Hörstörungen sind eine häufige Ursache für Störungen im Spracherwerb. Was nicht richtig gehört wird, kann auch nicht richtig gelernt werden. Eine andere Ursache liegt im sozialen Umfeld der Kinder. „Sprache gerät im Alltag teilweise ins Hintertreffen“, weiß Logopädin Wendland. Wenn Kinder viel Zeit vor dem Fernseher verbringen, bleibt ihnen weniger Zeit, selbst zu sprechen und damit Sprache und Kommunikation zu erlernen. Zunehmend seien auch Kinder mit Migrationshintergrund in logopädischer Behandlung, sagt Wendland. Gespräche in der Familie und das Vorlesen von Büchern seien die beste Anregung für eine gesunde Entwicklung der Sprache, so Starke.

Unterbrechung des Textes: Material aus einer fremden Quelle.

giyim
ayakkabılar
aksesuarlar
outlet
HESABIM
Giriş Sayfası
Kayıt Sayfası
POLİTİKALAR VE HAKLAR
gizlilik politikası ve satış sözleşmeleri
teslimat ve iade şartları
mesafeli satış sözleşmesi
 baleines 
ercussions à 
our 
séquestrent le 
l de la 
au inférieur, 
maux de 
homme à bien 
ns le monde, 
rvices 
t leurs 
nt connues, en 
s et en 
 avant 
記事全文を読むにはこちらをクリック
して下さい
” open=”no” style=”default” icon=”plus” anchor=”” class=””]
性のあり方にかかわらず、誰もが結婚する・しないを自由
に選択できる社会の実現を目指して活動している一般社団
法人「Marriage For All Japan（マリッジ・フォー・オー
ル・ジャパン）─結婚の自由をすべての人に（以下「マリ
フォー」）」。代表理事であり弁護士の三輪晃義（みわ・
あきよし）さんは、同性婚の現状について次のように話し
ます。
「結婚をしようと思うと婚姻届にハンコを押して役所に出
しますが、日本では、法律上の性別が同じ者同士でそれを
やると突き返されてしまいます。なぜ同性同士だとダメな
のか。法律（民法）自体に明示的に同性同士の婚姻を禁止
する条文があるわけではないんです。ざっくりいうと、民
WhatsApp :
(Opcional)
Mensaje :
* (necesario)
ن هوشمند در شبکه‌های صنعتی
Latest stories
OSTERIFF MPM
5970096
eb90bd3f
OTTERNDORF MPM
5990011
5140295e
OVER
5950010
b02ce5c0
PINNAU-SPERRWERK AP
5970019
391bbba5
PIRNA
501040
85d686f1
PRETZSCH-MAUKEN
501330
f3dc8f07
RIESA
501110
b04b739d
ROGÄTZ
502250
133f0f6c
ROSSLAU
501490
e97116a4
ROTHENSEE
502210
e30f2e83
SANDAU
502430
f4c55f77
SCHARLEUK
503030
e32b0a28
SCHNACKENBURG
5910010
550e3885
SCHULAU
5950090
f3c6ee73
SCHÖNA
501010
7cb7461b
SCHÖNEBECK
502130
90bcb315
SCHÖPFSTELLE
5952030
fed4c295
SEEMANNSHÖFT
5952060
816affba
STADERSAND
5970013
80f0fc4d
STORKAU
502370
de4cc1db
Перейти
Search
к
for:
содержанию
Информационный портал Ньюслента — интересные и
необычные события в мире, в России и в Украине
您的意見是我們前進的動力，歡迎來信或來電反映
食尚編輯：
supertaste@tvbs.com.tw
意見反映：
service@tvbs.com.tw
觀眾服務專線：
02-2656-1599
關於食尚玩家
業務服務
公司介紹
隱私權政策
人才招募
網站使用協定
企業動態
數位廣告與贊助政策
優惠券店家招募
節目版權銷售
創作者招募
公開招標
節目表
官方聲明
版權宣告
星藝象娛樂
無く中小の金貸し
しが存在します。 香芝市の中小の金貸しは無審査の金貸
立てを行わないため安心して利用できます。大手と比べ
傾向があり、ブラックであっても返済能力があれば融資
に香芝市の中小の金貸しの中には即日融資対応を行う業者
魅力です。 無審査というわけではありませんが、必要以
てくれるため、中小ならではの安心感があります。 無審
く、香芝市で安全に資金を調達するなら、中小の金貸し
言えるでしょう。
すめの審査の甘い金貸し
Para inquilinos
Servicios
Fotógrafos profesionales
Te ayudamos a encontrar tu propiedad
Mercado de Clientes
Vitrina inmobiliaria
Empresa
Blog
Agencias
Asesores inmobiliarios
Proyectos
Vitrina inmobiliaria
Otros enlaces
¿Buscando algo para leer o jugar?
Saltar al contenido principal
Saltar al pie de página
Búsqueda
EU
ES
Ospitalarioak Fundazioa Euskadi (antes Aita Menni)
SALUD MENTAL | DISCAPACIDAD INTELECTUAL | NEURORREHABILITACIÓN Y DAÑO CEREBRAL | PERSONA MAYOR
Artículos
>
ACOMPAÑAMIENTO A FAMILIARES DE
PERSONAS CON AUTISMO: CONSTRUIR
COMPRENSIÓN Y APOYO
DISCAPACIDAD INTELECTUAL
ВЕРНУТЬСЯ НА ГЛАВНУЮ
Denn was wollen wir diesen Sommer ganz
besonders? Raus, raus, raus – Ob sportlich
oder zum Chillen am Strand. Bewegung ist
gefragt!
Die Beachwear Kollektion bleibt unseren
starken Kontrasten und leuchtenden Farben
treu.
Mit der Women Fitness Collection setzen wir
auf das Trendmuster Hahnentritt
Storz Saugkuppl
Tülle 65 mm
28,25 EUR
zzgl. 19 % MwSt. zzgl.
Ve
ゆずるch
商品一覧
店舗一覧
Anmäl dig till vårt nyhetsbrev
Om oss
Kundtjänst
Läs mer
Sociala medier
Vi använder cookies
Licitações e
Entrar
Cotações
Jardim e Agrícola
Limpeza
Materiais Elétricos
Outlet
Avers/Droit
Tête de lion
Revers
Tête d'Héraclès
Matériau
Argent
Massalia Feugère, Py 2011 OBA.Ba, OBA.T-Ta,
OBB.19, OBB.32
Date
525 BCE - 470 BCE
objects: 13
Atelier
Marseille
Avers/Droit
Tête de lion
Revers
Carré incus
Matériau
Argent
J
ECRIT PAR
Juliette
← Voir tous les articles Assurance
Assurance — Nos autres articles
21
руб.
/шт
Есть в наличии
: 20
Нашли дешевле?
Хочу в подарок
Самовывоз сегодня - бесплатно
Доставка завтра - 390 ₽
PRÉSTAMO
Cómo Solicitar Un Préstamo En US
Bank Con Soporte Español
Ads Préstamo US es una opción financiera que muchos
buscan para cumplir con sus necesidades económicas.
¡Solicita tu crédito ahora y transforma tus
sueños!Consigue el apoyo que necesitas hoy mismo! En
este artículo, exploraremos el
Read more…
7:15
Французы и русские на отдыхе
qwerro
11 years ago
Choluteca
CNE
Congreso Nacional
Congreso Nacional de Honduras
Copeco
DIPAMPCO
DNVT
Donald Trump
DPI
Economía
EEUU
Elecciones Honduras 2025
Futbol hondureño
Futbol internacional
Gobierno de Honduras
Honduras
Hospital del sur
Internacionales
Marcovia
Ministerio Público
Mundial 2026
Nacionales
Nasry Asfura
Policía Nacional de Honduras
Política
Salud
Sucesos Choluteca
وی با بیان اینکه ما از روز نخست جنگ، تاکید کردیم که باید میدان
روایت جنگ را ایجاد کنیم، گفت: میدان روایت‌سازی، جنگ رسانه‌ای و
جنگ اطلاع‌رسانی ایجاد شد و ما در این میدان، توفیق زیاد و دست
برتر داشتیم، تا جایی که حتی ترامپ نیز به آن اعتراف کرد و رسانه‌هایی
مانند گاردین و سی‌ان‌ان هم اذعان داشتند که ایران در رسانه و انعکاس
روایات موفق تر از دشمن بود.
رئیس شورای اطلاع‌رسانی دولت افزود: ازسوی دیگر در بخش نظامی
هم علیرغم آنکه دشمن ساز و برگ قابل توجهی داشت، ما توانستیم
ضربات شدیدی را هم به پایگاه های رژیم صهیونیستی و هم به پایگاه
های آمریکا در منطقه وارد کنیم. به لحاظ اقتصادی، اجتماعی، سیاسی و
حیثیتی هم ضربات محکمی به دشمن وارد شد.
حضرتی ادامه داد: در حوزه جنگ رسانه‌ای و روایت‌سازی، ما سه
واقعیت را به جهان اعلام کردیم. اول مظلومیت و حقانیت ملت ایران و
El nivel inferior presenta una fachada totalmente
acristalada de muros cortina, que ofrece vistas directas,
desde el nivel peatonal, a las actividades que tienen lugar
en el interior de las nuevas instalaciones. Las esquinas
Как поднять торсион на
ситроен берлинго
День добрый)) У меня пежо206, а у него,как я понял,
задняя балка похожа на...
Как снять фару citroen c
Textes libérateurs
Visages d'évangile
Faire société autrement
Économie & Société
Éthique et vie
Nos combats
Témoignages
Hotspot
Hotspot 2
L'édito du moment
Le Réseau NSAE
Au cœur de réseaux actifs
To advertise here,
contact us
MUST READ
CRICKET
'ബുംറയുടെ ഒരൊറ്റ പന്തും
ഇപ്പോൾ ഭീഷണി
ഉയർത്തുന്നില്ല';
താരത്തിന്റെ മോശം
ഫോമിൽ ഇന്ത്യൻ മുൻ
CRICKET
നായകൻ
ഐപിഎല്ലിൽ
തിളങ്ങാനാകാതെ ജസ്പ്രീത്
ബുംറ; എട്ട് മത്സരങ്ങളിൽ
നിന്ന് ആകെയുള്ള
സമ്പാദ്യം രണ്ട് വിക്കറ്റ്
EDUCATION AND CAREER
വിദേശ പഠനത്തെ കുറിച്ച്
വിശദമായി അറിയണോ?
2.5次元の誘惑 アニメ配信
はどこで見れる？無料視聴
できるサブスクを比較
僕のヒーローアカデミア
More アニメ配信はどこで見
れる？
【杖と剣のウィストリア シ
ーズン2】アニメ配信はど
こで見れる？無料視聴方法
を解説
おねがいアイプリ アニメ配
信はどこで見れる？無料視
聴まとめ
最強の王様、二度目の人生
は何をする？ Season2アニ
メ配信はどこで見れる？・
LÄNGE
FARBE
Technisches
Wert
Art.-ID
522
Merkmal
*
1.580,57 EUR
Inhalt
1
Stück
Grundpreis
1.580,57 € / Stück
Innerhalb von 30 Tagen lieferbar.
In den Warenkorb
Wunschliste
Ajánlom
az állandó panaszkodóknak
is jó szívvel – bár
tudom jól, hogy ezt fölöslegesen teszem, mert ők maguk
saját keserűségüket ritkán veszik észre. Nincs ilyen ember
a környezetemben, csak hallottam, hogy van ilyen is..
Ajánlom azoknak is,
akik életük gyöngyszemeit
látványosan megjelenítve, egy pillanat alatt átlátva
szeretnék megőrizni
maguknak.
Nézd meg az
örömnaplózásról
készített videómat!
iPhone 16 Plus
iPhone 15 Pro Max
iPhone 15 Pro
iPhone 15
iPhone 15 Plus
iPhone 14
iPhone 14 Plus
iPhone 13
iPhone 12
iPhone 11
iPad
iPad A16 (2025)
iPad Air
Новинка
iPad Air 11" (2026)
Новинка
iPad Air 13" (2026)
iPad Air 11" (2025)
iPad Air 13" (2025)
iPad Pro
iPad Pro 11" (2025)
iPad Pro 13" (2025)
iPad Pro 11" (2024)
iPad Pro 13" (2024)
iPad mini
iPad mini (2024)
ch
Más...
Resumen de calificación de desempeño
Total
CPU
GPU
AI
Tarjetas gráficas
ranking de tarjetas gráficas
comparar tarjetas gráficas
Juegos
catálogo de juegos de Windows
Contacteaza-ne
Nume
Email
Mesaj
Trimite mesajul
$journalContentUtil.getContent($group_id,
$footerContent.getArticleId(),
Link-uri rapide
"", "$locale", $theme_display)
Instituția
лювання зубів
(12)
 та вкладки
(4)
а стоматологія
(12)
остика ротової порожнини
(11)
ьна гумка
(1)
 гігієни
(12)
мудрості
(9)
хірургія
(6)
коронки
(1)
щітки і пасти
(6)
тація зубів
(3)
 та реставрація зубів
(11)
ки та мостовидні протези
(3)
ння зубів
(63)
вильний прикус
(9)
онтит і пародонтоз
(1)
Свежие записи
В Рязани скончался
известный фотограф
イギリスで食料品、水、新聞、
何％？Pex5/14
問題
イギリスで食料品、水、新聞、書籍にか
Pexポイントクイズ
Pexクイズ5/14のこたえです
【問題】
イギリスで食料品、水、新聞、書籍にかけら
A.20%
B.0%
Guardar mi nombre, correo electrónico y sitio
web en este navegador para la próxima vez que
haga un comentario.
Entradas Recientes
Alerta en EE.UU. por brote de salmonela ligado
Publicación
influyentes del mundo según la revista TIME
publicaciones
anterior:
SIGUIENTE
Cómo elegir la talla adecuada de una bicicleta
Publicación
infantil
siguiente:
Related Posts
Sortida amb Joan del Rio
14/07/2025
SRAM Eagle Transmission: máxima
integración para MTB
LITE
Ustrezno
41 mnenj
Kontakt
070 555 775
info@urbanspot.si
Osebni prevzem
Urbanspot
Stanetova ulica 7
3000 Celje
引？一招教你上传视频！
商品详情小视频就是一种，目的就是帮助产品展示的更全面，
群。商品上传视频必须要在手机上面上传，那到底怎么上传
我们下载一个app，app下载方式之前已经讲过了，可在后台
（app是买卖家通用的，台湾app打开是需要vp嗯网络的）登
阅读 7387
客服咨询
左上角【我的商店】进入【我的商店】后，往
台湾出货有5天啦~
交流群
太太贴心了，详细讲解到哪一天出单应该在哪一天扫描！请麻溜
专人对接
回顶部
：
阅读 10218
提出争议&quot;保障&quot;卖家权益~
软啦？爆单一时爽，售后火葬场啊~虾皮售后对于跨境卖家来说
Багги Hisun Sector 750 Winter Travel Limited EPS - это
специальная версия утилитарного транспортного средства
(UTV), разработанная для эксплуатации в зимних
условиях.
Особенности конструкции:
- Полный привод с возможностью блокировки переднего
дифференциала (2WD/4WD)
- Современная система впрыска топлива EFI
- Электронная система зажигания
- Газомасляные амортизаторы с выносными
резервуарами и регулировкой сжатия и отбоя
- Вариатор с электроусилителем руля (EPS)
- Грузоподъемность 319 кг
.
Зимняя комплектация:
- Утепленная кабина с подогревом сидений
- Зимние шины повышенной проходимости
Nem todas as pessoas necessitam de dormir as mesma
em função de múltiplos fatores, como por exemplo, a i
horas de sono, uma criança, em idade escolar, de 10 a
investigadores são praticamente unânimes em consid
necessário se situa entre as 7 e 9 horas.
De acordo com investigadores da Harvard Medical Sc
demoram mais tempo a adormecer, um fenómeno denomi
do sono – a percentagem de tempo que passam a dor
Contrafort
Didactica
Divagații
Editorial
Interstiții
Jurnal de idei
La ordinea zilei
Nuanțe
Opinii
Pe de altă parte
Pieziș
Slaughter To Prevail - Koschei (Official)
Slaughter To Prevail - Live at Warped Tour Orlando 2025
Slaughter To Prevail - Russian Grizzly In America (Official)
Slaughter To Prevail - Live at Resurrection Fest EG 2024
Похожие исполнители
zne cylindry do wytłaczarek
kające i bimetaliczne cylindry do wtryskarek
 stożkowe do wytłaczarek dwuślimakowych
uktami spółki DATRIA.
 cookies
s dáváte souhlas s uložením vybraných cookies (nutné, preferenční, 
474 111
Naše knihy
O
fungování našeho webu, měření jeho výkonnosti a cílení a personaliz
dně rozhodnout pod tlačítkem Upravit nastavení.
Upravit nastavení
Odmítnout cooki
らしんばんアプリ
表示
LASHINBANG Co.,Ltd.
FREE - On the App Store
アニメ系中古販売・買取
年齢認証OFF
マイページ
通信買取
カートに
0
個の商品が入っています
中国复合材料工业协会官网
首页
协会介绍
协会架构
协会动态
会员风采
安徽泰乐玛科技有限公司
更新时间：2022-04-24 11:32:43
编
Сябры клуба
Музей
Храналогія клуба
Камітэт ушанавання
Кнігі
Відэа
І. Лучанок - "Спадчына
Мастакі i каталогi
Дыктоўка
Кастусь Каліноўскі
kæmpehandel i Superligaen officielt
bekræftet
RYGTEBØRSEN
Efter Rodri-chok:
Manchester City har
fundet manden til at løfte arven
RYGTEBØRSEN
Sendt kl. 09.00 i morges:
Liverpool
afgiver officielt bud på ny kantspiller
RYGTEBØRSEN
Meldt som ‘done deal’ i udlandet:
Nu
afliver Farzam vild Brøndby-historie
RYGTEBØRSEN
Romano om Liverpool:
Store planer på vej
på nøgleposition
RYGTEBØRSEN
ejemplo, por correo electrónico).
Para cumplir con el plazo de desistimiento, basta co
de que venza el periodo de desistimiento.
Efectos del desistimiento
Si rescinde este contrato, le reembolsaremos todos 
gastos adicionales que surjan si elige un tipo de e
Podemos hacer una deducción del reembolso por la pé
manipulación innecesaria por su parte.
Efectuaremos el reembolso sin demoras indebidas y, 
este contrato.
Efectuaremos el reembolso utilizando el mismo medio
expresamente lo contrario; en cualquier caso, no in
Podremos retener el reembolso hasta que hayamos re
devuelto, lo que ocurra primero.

Nicht immer lässt sich eine Ursache für Sprachentwicklungsstörungen finden. Wenn weder organische Gründe noch mangelnde Anregung im Elternhaus für die Störung verantwortlich sind, verunsichert das häufig die betroffenen Mütter und Väter. „Das erste, was Eltern fragen ist: Woher kommt denn das?“, erzählt Tanja Wendland. Habe ich meinem Kind zu wenig vorgelesen, habe ich es vernachlässigt – dies seien dann Fragen, die in den Köpfen herumspukten. Da viele Eltern Angst vor einer Stigmatisierung hätten, scheuten sie sich, Hilfe in Anspruch zu nehmen. Doch Therapeutin Starke plädiert dafür, so früh wie möglich mit einer Therapie zu beginnen, die Datenlage sei da eindeutig. „Defizite in der Sprache schleppen sich durch die ganze Entwicklung. Wenn sie nicht behandelt werden, steigt das Risiko einer Lese- und Rechtschreibschwäche. Irgendwann haben die Kinder dann so viel nachzuholen, dass es schwierig für sie wird.“
Nach 45 Minuten hat es Lea geschafft. Stolz hält sie ein Blatt in den Händen, auf dem lauter bunte Herzen kleben. Eines für jedes richtig erkannte Wort. Zufrieden macht sie sich auf den Heimweg.